Nous avons tous besoin de temps en temps d’une bonne respiration culturelle ! 

Ce constat, les Municipalités de Chimay (Hainaut), Fourmies (Nord), et Hirson (Aisne) l’avaient dressé voici maintenant plus de dix ans.

Avec volonté et enthousiasme, elles ont lancé ensemble les « Transfrontalières ». Un concept innovant, pérénnisé depuis avec une programmation novatrice commune aux trois territoires.

Loin des exercices imposés, de saison en saison, cette programmation  est sortie des sentiers battus pour promouvoir de nouveaux talents, s’ouvrir à de nouvelles disciplines.

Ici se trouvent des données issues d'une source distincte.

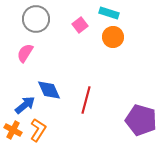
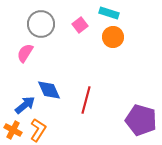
gray circle: moved 5 px right, 5 px down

Bref, pour favoriser la rencontre entre des créateurs exigeants et des publics considérés, donc tout aussi exigeants.

La saison culturelle transfrontalière Chimay Fourmies Hirson existe maintenant depuis 12 ans et elle a accueilli plusieurs dizaines de milliers de spectateurs.

Nous vous attendons !

 

Une coopération ancrée dans le territoire

Les frontières ont longtemps constitué des barrières puis des freins à la coopération entre les territoires. La zone transfrontalière Chimay Fourmies Hirson a souffert de l’effet frontière puis de la disparition de l’économie frontalière (transitaires, douanes, etc.). Les premiers  programmes communautaires (les différents programmes INTERREG) ont permis d’initier une coopération de rapprochement.

La Thiérache franco-belge, sur laquelle s’inscrit le projet transfrontalier, est à la fois marquée par un lourd passé industriel, un fort impact de la dépression liée à l’ouverture des frontières et une faiblesse des activités tertiaires. Les zones rurales sont, quant à elles, caractérisées par la crise laitière et un patrimoine historique et environnemental, mais aux fragilités encore nombreuses.

Géographiquement, elle se situe à distance des grands centres urbains qui disposent tous d’une offre culturelle conséquente, adaptée au public potentiel des grandes villes. Sur le secteur, les personnes à mobilité réduite et les personnes sans moyen de locomotion se trouvent facilement isolées, et par là même dans l’impossibilité de bénéficier des programmations.

Le contexte économique et social demeure fragile, le taux de chômage élevé et la faiblesse du pouvoir d’achat en attestent. Les ressources des populations ne leur permettent pas forcément de pouvoir consacrer une part importante de leur budget à la culture.

La saison culturelle transfrontalière constitue donc une réponse à l’isolement social et culturel qui marginalise une partie de la population. L ’égal accès de tous à la culture, en ville, dans les quartiers, mais également dans les communes rurales passent par des manifestations variées, adaptées à la diversité des publics, mais également des participations accrues des acteurs culturels locaux : musiciens, acteurs, danseurs, metteurs en scène, etc.